Home teams are 4-0 in overtime games this postseason, with two of those wins coming in this series.
Let's look back at the statistical highlights from this one.
A long time coming
The Warriors won their first playoff overtime game since a win over the Detroit Pistons on April 30, 1976.
Game 4 Was So Close
The Warriors are now 2-6 all-time in overtime playoff games. The win snapped a four-game overtime losing streak in postseason play and shed them of the billing of worst playoff overtime team in NBA history. That mark now belongs to the Memphis Grizzlies, who are 1-4 (.200 winning percentage).
The Spurs had their three-game playoff overtime winning streak snapped.
Difference-Maker: Jarrett Jack
Jarrett Jack made three big baskets in a 69-second stretch late in the fourth quarter to spark the run that sent the game into the extra period.
Jack made 5-of-5 shots as the pick-and-roll ball handler in the last 17 minutes of play. He was 6-for-18 on such shots in the series prior to those makes.
Stephen Curry by Defender
Danny Green only defended Curry on four shot attempts (all in the fourth quarter), despite success guarding him throughout the series.
Curry is now 3-for-24 when shooting against Green.
He's 31-for-56 against everyone else.
What went wrong for the Spurs?
The Spurs shot 2-of-14 during “clutch time” (less than five minutes remaining, score within five points) in Game 4 against the Warriors (1-of-10 shooting from Tim Duncan, Parker and Manu Ginobili), squandering an eight-point lead with 4:49 remaining in the fourth quarter. They shot 16 percent from the field in the final 9:40 of the game.
San Antonio had thrived in clutch time in its Game 1 double-overtime win, making 12 of 19 shots, including 4-of-5 from 3-point range.
Not your typical Duncan double-double
Tim Duncan registered his 142nd career postseason double-double, tying Shaquille O’Neal for third-most in NBA history. The Elias Sports Bureau notes that the two players with more are Magic Johnson (157) and Wilt Chamberlain (143).

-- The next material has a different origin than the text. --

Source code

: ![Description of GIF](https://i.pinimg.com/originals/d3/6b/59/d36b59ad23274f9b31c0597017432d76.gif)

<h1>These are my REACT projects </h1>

Duncan has taken 20 shots or more in 56 playoff games, but only had two in which he shot worse than Sunday’s 7-for-22.
The last time he shot so poorly in a playoff game was 2005 against the SuperSonics, when he went 6-for-21 (29 percent) in a Spurs win.
Looking Ahead: The Spurs and Game 5
This will be the 11th time the Spurs will play a Game 5 of a tied seven-game series under Gregg Popovich. The Spurs are 7-3 in those pivotal games, but have lost their past two such games.